The exhibition 《Takvonsuzip Project 01 – Site Records》 brought together works in a variety of forms, ranging from archival videos documenting the process of collecting rubbings in redevelopment zones, to two-dimensional series that translated geological samples into planar compositions through material analysis, and mixed-media works tracing the displacement of site-specificity as places are detached from their original contexts and relocated into other spatiotemporal frameworks.
 
Taken together, these works redefine geographical markers through the lens of disappearing places and reveal, in new sensory forms, the ontological journeys of materials as they traverse time and space.


Eum Kixung, Reconstructed Landscape – Hannam District 3, 2025, Ceramics, Digital ceramic decal, 50x71cm © Eum Kixung

In this way, Eum’s practice has evolved from experimenting with the boundaries between tradition and contemporaneity, the discarded and the useful—through the combination of ceramics and everyday objects—to a broader sculptural inquiry into the invisible boundaries embedded within the places we inhabit today.
 
Tracing the sensations and traces left behind in imperfect objects through the embodied acts of sculpting and rubbing, the artist continually asks what disappears and what newly emerges within the ambiguous processes through which physical and conceptual boundaries become blurred.

“Along these blurred and unstable boundaries, I seek to trace sensations that resist clear form and the quiet voices of things that are disappearing. Perhaps this work is ultimately a material monument to what is vanishing, and a sculptural act of resistance against forgetting.” (Eum Kixung, Artist’s Note)


Artist Eum Kixung © Incheon Art Platform

Eum Kixung graduated from the Department of Ceramic Design at Sangmyung University and received an MFA in Ceramics from Kookmin University.
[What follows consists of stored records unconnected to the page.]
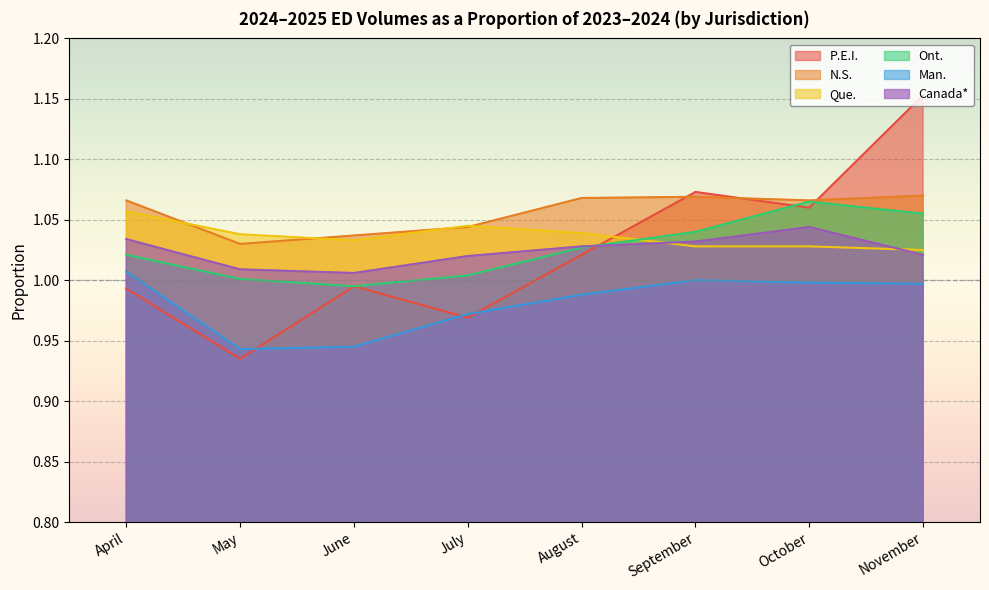

List the labels in order of Man. value, largest first.

April, September, October, November, August, July, June, May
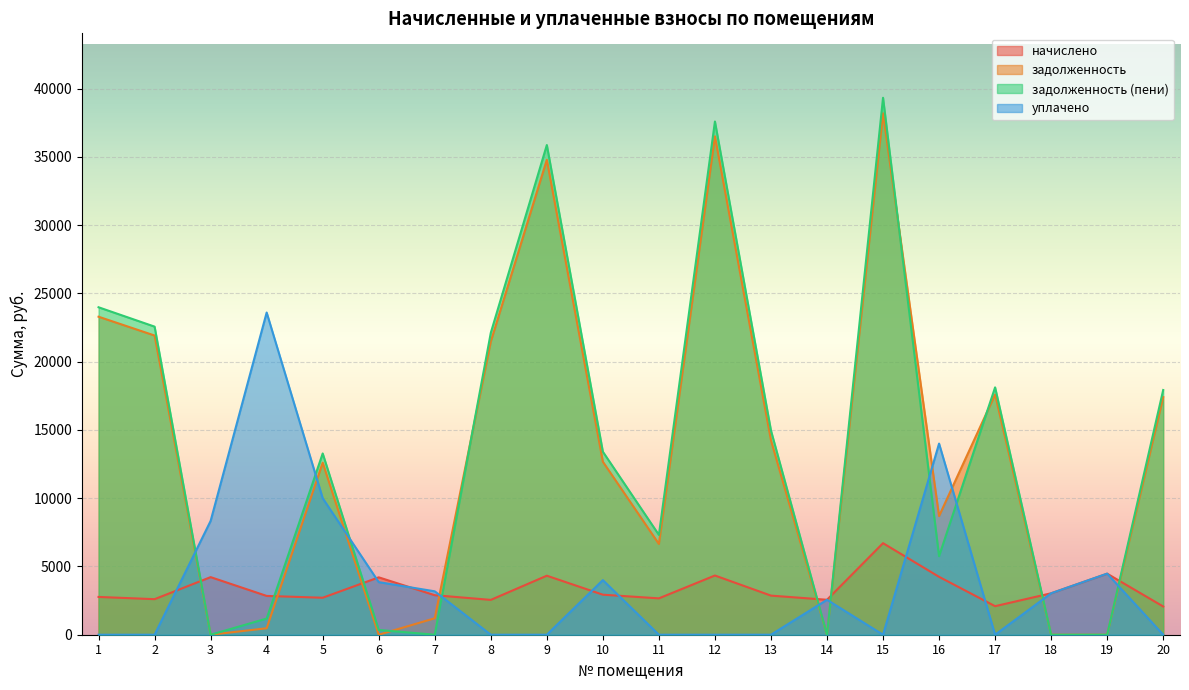

True or false: задолженность (пени) has a value of 630.5 at 6.

False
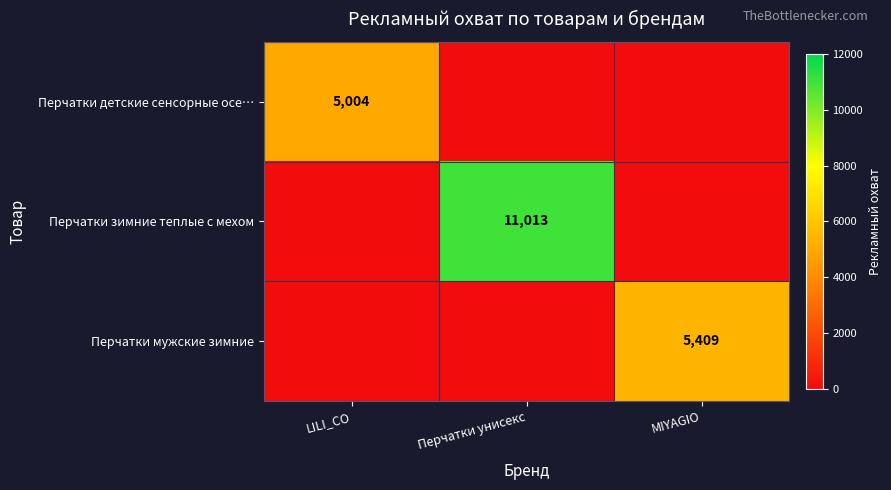

At how many categories does at least one series exceed 10870?

1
His solo exhibitions include 《Takvonsuzip Project 01 – Site Records》 (Buyeon, Busan, 2026), 《Afterimages of Blurred Boundaries》 (Incheon Art Platform, Incheon, 2025), 《Incomplete Harmony》 (Art Soombi Center, Seoul, 2021), and 《Unbalanced Harmony》 (Marunuma Art-park, Asaka, Japan, 2019).
 
He has also participated in numerous group exhibitions, including 《Evidence from the Field: Three Tenses》 (Space Imsi, Incheon, 2026), 《2025 Platform Artists: 11 Words》 (Incheon Art Platform, Incheon, 2025), 《Marunuma Art-Park Artist in Residency Exchange Exhibition Between Korean and Japanese Artists》 (Korean Cultural Center Korean Embassy in Japan, Tokyo, 2024), 《Capturing Everyday Life》 (Clayarch Gimhae Museum, Gimhae, 2023), and 《The Window of My Room》 (KCDF Window Gallery, Seoul, 2022).
 
Eum has also participated as a resident artist in residency programs at Incheon Art Platform (Incheon, 2025), Chuncheon Art Village (Chuncheon, 2024), Clayarch Gimhae Museum (Gimhae, 2023), and Marunuma Art-park (Asaka, Japan, 2019).